Congratulations from all at BioMed Central to Sir John Gurdon and Shinya Yamanaka, who share the 2012 Nobel prize in physiology or medicine for “the discovery that mature cells can be reprogrammed to become pluripotent.” Once again, stem cells are a hot topic of conversation!

In 1962 John Gurdon demonstrated that adult cells retained all the necessary genetic information to recreate an organism by replacing the nucleus of a frog’s egg cell with the nucleus of a mature cell from a tadpole’s intestine, thus showing that – although specialized – adult cells were not necessarily irreversibly committed to one fate. Over forty years later Shinya Yamanaka showed that mature adult stem cells could be reprogrammed into pluripotent stem cells using just four factors, changing the stem cell research landscape almost overnight, and seemingly bringing the promise of clinical applications tantalizingly close. Six years on from Yamanaka’s groundbreaking 2006 publication, where are we now?

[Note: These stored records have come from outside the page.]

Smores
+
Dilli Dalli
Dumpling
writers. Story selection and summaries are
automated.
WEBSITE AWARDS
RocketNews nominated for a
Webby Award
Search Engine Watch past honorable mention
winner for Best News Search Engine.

The answer, perhaps, is not as far as many may have hoped but also significantly further than many could imagine! Research into stem cell therapeutics is a vibrant and growing field and new clinical trials are announced regularly. BioMed Central’s Stem Cell gateway is your destination for the latest stem cell research published across all of our journals, and where you can keep up to date with news and developments such as the publication of the first articles in Stem Cell Research & Therapy’s thematic series on clinical applications of stem cells, launch of Cell Regeneration and the opening of the submission system of a new journal Regenerative Medicine Research. Last year BMC Biology, BMC Medicine and Genome Medicine came together to publish the thematic series Focus on stem cells to which articles continue to be added, such as the recent research article from Tae Gyun Kwon and colleagues on stem cell injection for urethral sphincter regeneration.

While the clinical potential of induced pluripotent stem cells (iPSCs) as generated by Yamanaka may not yet be fully clear, they are proving invaluable in disease modelling and drug screening. In Molecular Brain Imaizumi et al. used iPSC-derived neurons to study Parkinson’s disease pathology and Juopperi et al. have created an in vitro model of Huntington’s disease using astrocytes derived from patient-specific iPSCs. Similarly in Stem Cell Research & Therapy Joseph Hacia and colleagues have generated iPSCs from patients with childhood cerebral adrenoleukodystrophy while Lisa Fortier’s group have studied the effects of genetic background on iPSC generation and stability.

It would be foolish to try and guess where we will stand in another forty years (just ask Sir Gurdon’s biology teacher), but you can be sure that BioMed Central will publish many more articles on stem cells and their therapeutic applications, and that this research will be free to access to anyone, anywhere. So whatever’s next, you’ll be able to read about it here.